Durante a conversa Rodrigo Teixeira, conta uma história onde procurou Osmar Terra, Ministro da Cidadania (antiga Cultura), para falar sobre determinados projetos, que estavam incluídos na lista de “filtro” do governo. E Osmar não poupou palavras, disse que problema nacional era trilha sonora, que não sabíamos fazer trilha, portanto seria uma exigência da Ancine, daquele momento em diante, que os longas nacionais invistam nisso, pois, segundo ele, o brasileiro pega o dinheiro da trilha e enfia no bolso.
Quando Rodrigo argumentou que isso era impossível, já que há a prestação de contas, o ministro insiste que eles não sabem fazer prestação de contas e usa como argumento de trilha exemplar, “O Primeiro Homem” de Damien Chazelle.

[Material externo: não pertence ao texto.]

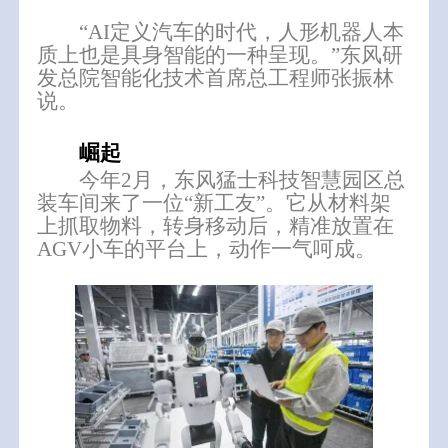
“AI定义汽车的时代，人形机器人本
质上也是具身智能的一种呈现。”东风研
发总院智能化技术首席总工程师张振林
说。
崛起
今年2月，东风猛士科技智慧园区总
装车间来了一位“新工友”。它从材料架
上抓取物料，转身移动后，精准放置在
AGV小车的平台上，动作一气呵成。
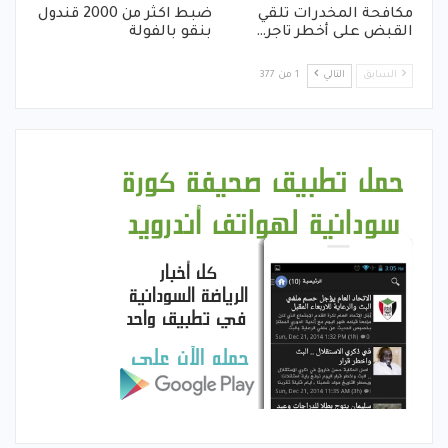
مكافحة المخدرات تلقي
ضبط اكثر من 2000 قندول
القبض على أخطر تاجر…
بنقو بالفولة
السابق
التالي
1 من 377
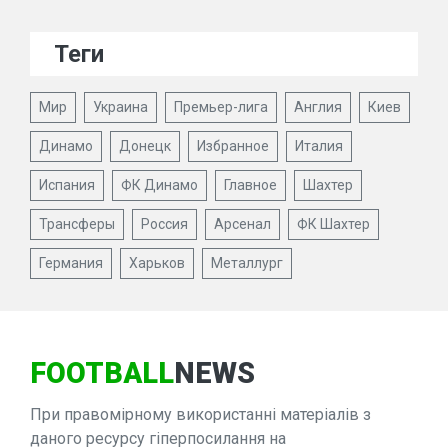
Теги
Мир
Украина
Премьер-лига
Англия
Киев
Динамо
Донецк
Избранное
Италия
Испания
ФК Динамо
Главное
Шахтер
Трансферы
Россия
Арсенал
ФК Шахтер
Германия
Харьков
Металлург
FOOTBALL
NEWS
При правомірному використанні матеріалів з
даного ресурсу гіперпосилання на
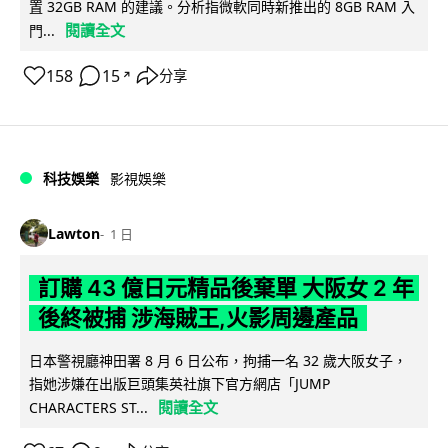
置 32GB RAM 的建議。分析指微軟同時新推出的 8GB RAM 入
閱讀全文
門...
158
15
分享
↗
科技娛樂
影視娛樂
Lawton
1 日
訂購 43 億日元精品後棄單 大阪女 2 年
後終被捕 涉海賊王,火影周邊產品
日本警視廳神田署 8 月 6 日公布，拘捕一名 32 歲大阪女子，
指她涉嫌在出版巨頭集英社旗下官方網店「JUMP
閱讀全文
CHARACTERS ST...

A incapacidade do governo de compreender a postura do cinema nacional, não está ligada única e exclusivamente à entreguismo norte-americano, mas também à ignorância completa, pois RT comenta que o engravatado não sabia nem do sucesso recente do Brasil nos festivais internacionais. A gangrena que se alastra dos asfaltos de Brasília para o país é tamanha, que Osmar avisa a Rodrigo que um dos problemas que eles irão enfrentar daqui para frente é o “filtro” dos projetos, que já inclui mais de um longa produzido pelo brasileiro. “O Brasil enfrenta o próprio governo para que seus projetos sejam realizados, o regresso só se compreende através da “ordem” autoritária”.

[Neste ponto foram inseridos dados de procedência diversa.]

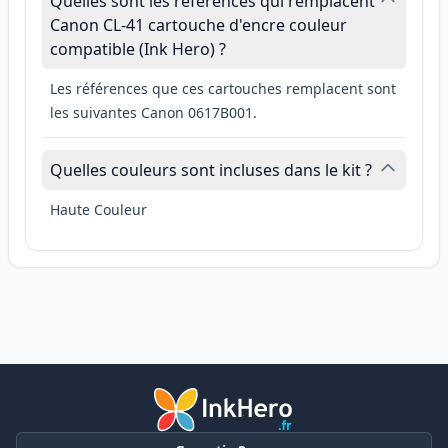
Quelles sont les références qui remplacent
Canon CL-41 cartouche d'encre couleur
compatible (Ink Hero) ?
Les références que ces cartouches remplacent sont
les suivantes Canon 0617B001.
Quelles couleurs sont incluses dans le kit ?
Haute Couleur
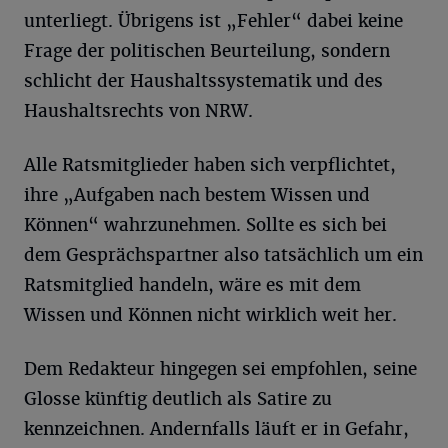
unterliegt. Übrigens ist „Fehler“ dabei keine
Frage der politischen Beurteilung, sondern
schlicht der Haushaltssystematik und des
Haushaltsrechts von NRW.
Alle Ratsmitglieder haben sich verpflichtet,
ihre „Aufgaben nach bestem Wissen und
Können“ wahrzunehmen. Sollte es sich bei
dem Gesprächspartner also tatsächlich um ein
Ratsmitglied handeln, wäre es mit dem
Wissen und Können nicht wirklich weit her.
Dem Redakteur hingegen sei empfohlen, seine
Glosse künftig deutlich als Satire zu
kennzeichnen. Andernfalls läuft er in Gefahr,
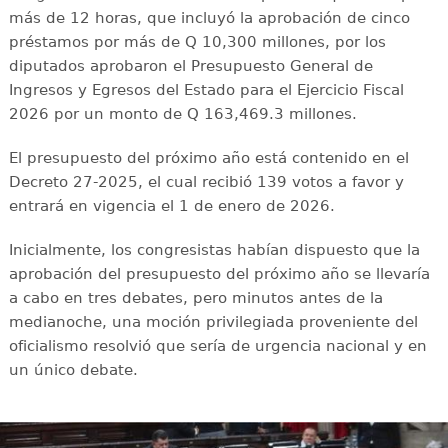
más de 12 horas, que incluyó la aprobación de cinco
préstamos por más de Q 10,300 millones, por los
diputados aprobaron el Presupuesto General de
Ingresos y Egresos del Estado para el Ejercicio Fiscal
2026 por un monto de Q 163,469.3 millones.
El presupuesto del próximo año está contenido en el
Decreto 27-2025, el cual recibió 139 votos a favor y
entrará en vigencia el 1 de enero de 2026.
Inicialmente, los congresistas habían dispuesto que la
aprobación del presupuesto del próximo año se llevaría
a cabo en tres debates, pero minutos antes de la
medianoche, una moción privilegiada proveniente del
oficialismo resolvió que sería de urgencia nacional y en
un único debate.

https://youtu.be/jREH2zAsmX8
Em seguida, uma sessão com os curtas da Filmes de Plástico ocorreu no Cine Humberto Mauro, contemplando: “Filme de Sábado”, de Gabriel Martins, “Fantasmas”, de André Novais, “Contagem”, Gabriel e Maurílio Martins e “Pouco mais de um Mês”, de André Novais. Às 19h, também no Cine Humberto Mauro, “Os dias sem Tereza”, de Thiago Taves Sobreiro, foi projetado. E às 21h, a sessão de curtas da “Filmes de Plástico” foi projetada novamente, pois ocorreu um problema técnico com “Paul Sanchez está de Volta!”.

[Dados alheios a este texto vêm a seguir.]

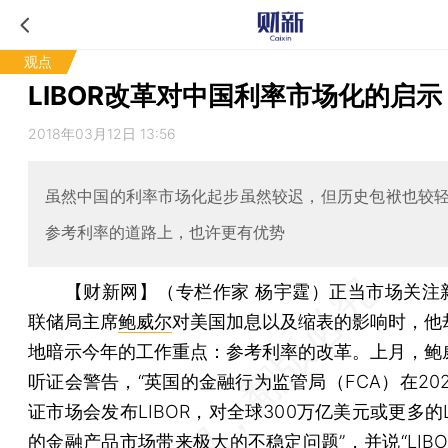
观点
LIBOR改革对中国利率市场化的启示
2018年03月12日 13:56
虽然中国的利率市场化起步虽然较迟，但历史包袱也较
参考利率的道路上，也许更有优势
【财新网】（专栏作家 杨宇霆）
正当市场关注
联储局主席
鲍威尔
对美国加息以及缩表的影响时，他
地暗示今年的工作重点：参考利率的改革。上月，鲍
听证会警告，“英国的金融行为监管局（FCA）在20
证市场会发布LIBOR，对全球300万亿美元或更多的L
的金融产品市场带来极大的不稳定问题”，并说“LIB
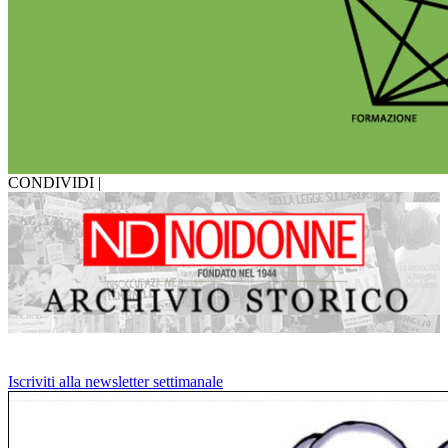
CONDIVIDI |
Iscriviti alla newsletter settimanale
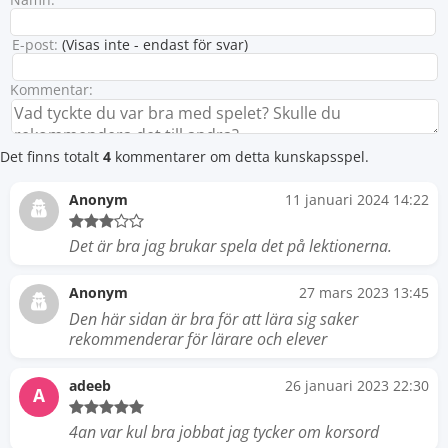
E-post:
(Visas inte - endast för svar)
Kommentar:
Det finns totalt
4
kommentarer om detta kunskapsspel.
Anonym
11 januari 2024 14:22
Det är bra jag brukar spela det på lektionerna.
Anonym
27 mars 2023 13:45
Den här sidan är bra för att lära sig saker
rekommenderar för lärare och elever
adeeb
26 januari 2023 22:30
A
4an var kul bra jobbat jag tycker om korsord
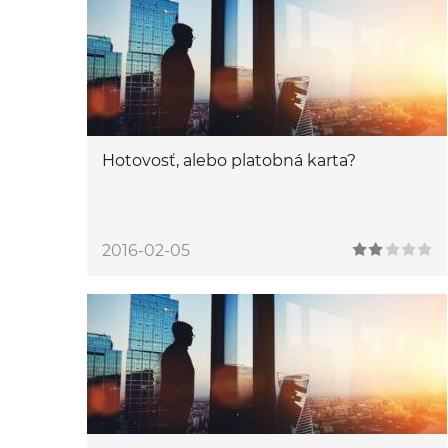
Hotovosť, alebo platobná karta?
2016-02-05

Antes de encerrar o texto, um dado que está no catálogo da Mostra:
O público total, brasileiro, nos cinemas em 2019, até agora, é de 164.437.193. Desse número, a presença em filmes nacionais é de 24.042.319. O market share de filme estrangeiros é de 85.4%, o de filme nacional é 14.6%. Enquanto a maior bilheteria e o maior público é de “Vingadores”, a maior bilheteria nacional é de “Nada a Perder” (…).
O preço médio do Ingresso chega aos 14,6.
Bom, o preço de um filme nacional é o mesmo de um estrangeiro.
Agora, já passou da hora de apoiar o cinema nacional como um todo, não apenas “Bacurau”. Veremos se “Torre das Donzelas”, que estreia hoje, terá a mesma comoção. Eu duvido.